Generative Models by Stability AI
MIT License
23.14k stars 2.56k forks source link

Large memory requirement when implementing sds loss using SV3D #356

Open yifliu3 opened 1 month ago

yifliu3 commented 1 month ago

Dear devs,

Thanks for open-sourcing this great work! I am trying to implement the 3D reconstruction part in the paper, but I find problems when implementing sds loss. As sds loss is computed on the latents, I have to retain the grad of the vae encoder, which is extremly memory expensive (about 0.4~0.5GB per frame, 21 frames in total). It seems 80-100GB GPU memory to cost, which is hard to implement using the common GPU. So I'm wondering if you have any tricks to reduce the memory? Thanks a lot.

pengc02 commented 1 month ago

same question

fengq1a0 commented 2 weeks ago

Dear devs,

Thanks for open-sourcing this great work! I am trying to implement the 3D reconstruction part in the paper, but I find problems when implementing sds loss. As sds loss is computed on the latents, I have to retain the grad of the vae encoder, which is extremly memory expensive (about 0.4~0.5GB per frame, 21 frames in total). It seems 80-100GB GPU memory to cost, which is hard to implement using the common GPU. So I'm wondering if you have any tricks to reduce the memory? Thanks a lot.

I have the same question. Do you have any solutions?

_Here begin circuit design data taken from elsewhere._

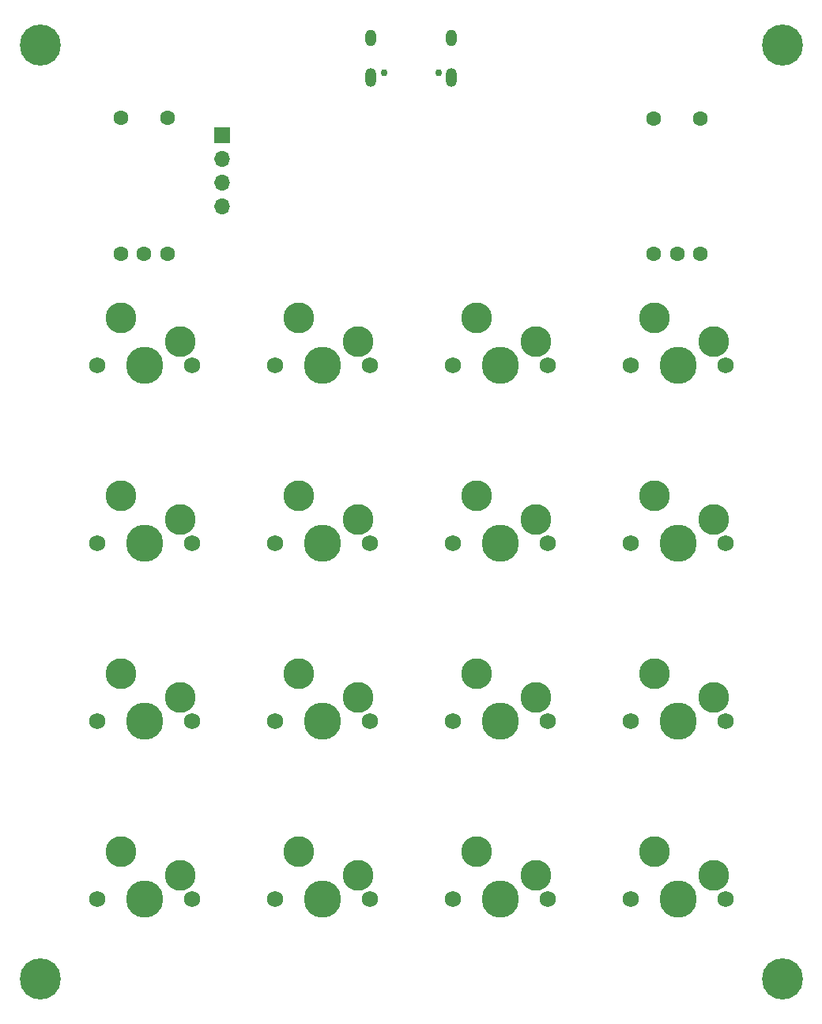
<source format=gbr>
%TF.GenerationSoftware,KiCad,Pcbnew,6.0.9-8da3e8f707~116~ubuntu20.04.1*%
%TF.CreationDate,2023-04-01T10:59:08+02:00*%
%TF.ProjectId,minikey,6d696e69-6b65-4792-9e6b-696361645f70,rev?*%
%TF.SameCoordinates,Original*%
%TF.FileFunction,Soldermask,Bot*%
%TF.FilePolarity,Negative*%
%FSLAX46Y46*%
G04 Gerber Fmt 4.6, Leading zero omitted, Abs format (unit mm)*
G04 Created by KiCad (PCBNEW 6.0.9-8da3e8f707~116~ubuntu20.04.1) date 2023-04-01 10:59:08*
%MOMM*%
%LPD*%
G01*
G04 APERTURE LIST*
%ADD10C,0.700000*%
%ADD11C,4.400000*%
%ADD12C,0.750013*%
%ADD13O,1.200000X2.000000*%
%ADD14O,1.200000X1.800000*%
%ADD15C,1.750000*%
%ADD16C,3.987800*%
%ADD17C,3.300000*%
%ADD18R,1.700000X1.700000*%
%ADD19O,1.700000X1.700000*%
%ADD20C,1.600200*%
G04 APERTURE END LIST*
D10*
%TO.C,H4*%
X197850000Y-166370000D03*
X196200000Y-164720000D03*
X197850000Y-163070000D03*
X199016726Y-165886726D03*
X196683274Y-165886726D03*
X199016726Y-163553274D03*
D11*
X197850000Y-164720000D03*
D10*
X196683274Y-163553274D03*
X199500000Y-164720000D03*
%TD*%
D12*
%TO.C,U6*%
X155216092Y-67666634D03*
X161015940Y-67666634D03*
D13*
X153790895Y-68166761D03*
D14*
X162441137Y-63966862D03*
X153790895Y-63966862D03*
D13*
X162441137Y-68166761D03*
%TD*%
D15*
%TO.C,SW1*%
X134620000Y-99060000D03*
X124460000Y-99060000D03*
D16*
X129540000Y-99060000D03*
D17*
X133350000Y-96520000D03*
X127000000Y-93980000D03*
%TD*%
D15*
%TO.C,SW10*%
X172720000Y-99060000D03*
X162560000Y-99060000D03*
D16*
X167640000Y-99060000D03*
D17*
X171450000Y-96520000D03*
X165100000Y-93980000D03*
%TD*%
D15*
%TO.C,SW17*%
X191770000Y-137160000D03*
D16*
X186690000Y-137160000D03*
D15*
X181610000Y-137160000D03*
D17*
X190500000Y-134620000D03*
X184150000Y-132080000D03*
%TD*%
D10*
%TO.C,H1*%
X118360000Y-63070000D03*
X117193274Y-65886726D03*
X120010000Y-64720000D03*
X119526726Y-65886726D03*
D11*
X118360000Y-64720000D03*
D10*
X118360000Y-66370000D03*
X116710000Y-64720000D03*
X117193274Y-63553274D03*
X119526726Y-63553274D03*
%TD*%
D15*
%TO.C,SW9*%
X143510000Y-156210000D03*
X153670000Y-156210000D03*
D16*
X148590000Y-156210000D03*
D17*
X152400000Y-153670000D03*
X146050000Y-151130000D03*
%TD*%
D15*
%TO.C,SW6*%
X143510000Y-99060000D03*
X153670000Y-99060000D03*
D16*
X148590000Y-99060000D03*
D17*
X152400000Y-96520000D03*
X146050000Y-93980000D03*
%TD*%
D15*
%TO.C,SW11*%
X172720000Y-118110000D03*
D16*
X167640000Y-118110000D03*
D15*
X162560000Y-118110000D03*
D17*
X171450000Y-115570000D03*
X165100000Y-113030000D03*
%TD*%
D15*
%TO.C,SW13*%
X172720000Y-156210000D03*
X162560000Y-156210000D03*
D16*
X167640000Y-156210000D03*
D17*
X171450000Y-153670000D03*
X165100000Y-151130000D03*
%TD*%
D16*
%TO.C,SW3*%
X129540000Y-137160000D03*
D15*
X124460000Y-137160000D03*
X134620000Y-137160000D03*
D17*
X133350000Y-134620000D03*
X127000000Y-132080000D03*
%TD*%
D16*
%TO.C,SW12*%
X167640000Y-137160000D03*
D15*
X172720000Y-137160000D03*
X162560000Y-137160000D03*
D17*
X171450000Y-134620000D03*
X165100000Y-132080000D03*
%TD*%
D15*
%TO.C,SW7*%
X143510000Y-118110000D03*
X153670000Y-118110000D03*
D16*
X148590000Y-118110000D03*
D17*
X152400000Y-115570000D03*
X146050000Y-113030000D03*
%TD*%
D15*
%TO.C,SW18*%
X191770000Y-156210000D03*
X181610000Y-156210000D03*
D16*
X186690000Y-156210000D03*
D17*
X190500000Y-153670000D03*
X184150000Y-151130000D03*
%TD*%
D15*
%TO.C,SW2*%
X134620000Y-118110000D03*
X124460000Y-118110000D03*
D16*
X129540000Y-118110000D03*
D17*
X133350000Y-115570000D03*
X127000000Y-113030000D03*
%TD*%
D16*
%TO.C,SW15*%
X186690000Y-99060000D03*
D15*
X191770000Y-99060000D03*
X181610000Y-99060000D03*
D17*
X190500000Y-96520000D03*
X184150000Y-93980000D03*
%TD*%
D15*
%TO.C,SW4*%
X124460000Y-156210000D03*
D16*
X129540000Y-156210000D03*
D15*
X134620000Y-156210000D03*
D17*
X133350000Y-153670000D03*
X127000000Y-151130000D03*
%TD*%
D16*
%TO.C,SW8*%
X148590000Y-137160000D03*
D15*
X143510000Y-137160000D03*
X153670000Y-137160000D03*
D17*
X152400000Y-134620000D03*
X146050000Y-132080000D03*
%TD*%
D10*
%TO.C,H2*%
X117193274Y-163573274D03*
X117193274Y-165906726D03*
X119526726Y-165906726D03*
X116710000Y-164740000D03*
D11*
X118360000Y-164740000D03*
D10*
X120010000Y-164740000D03*
X118360000Y-166390000D03*
X119526726Y-163573274D03*
X118360000Y-163090000D03*
%TD*%
%TO.C,H3*%
X199016726Y-65886726D03*
X199500000Y-64720000D03*
X196683274Y-65886726D03*
D11*
X197850000Y-64720000D03*
D10*
X197850000Y-66370000D03*
X196200000Y-64720000D03*
X197850000Y-63070000D03*
X199016726Y-63553274D03*
X196683274Y-63553274D03*
%TD*%
D15*
%TO.C,SW16*%
X191770000Y-118110000D03*
X181610000Y-118110000D03*
D16*
X186690000Y-118110000D03*
D17*
X190500000Y-115570000D03*
X184150000Y-113030000D03*
%TD*%
D18*
%TO.C,J1*%
X137820000Y-74380000D03*
D19*
X137820000Y-76920000D03*
X137820000Y-79460000D03*
X137820000Y-82000000D03*
%TD*%
D20*
%TO.C,U7*%
X132008450Y-72558908D03*
X127008450Y-72558908D03*
X132008450Y-87058908D03*
X129508450Y-87058908D03*
X127008450Y-87058908D03*
%TD*%
%TO.C,U8*%
X189088450Y-72568908D03*
X184088450Y-72568908D03*
X189088450Y-87068908D03*
X186588450Y-87068908D03*
X184088450Y-87068908D03*
%TD*%
M02*

</source>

And I'm still confused about some details in SDS with SV3D. I think we should render 21 images of my 3D representation, add noise, and denoise them with SV3D. However, in the paper, it's written that "We sample a random camera". Is it possible to add noise and denoise on a single image? I believe a Temporal Attention trained on 21 frames won't work well on fewer frames(like 4-5 frames). So, do you have any tricks? Thanks.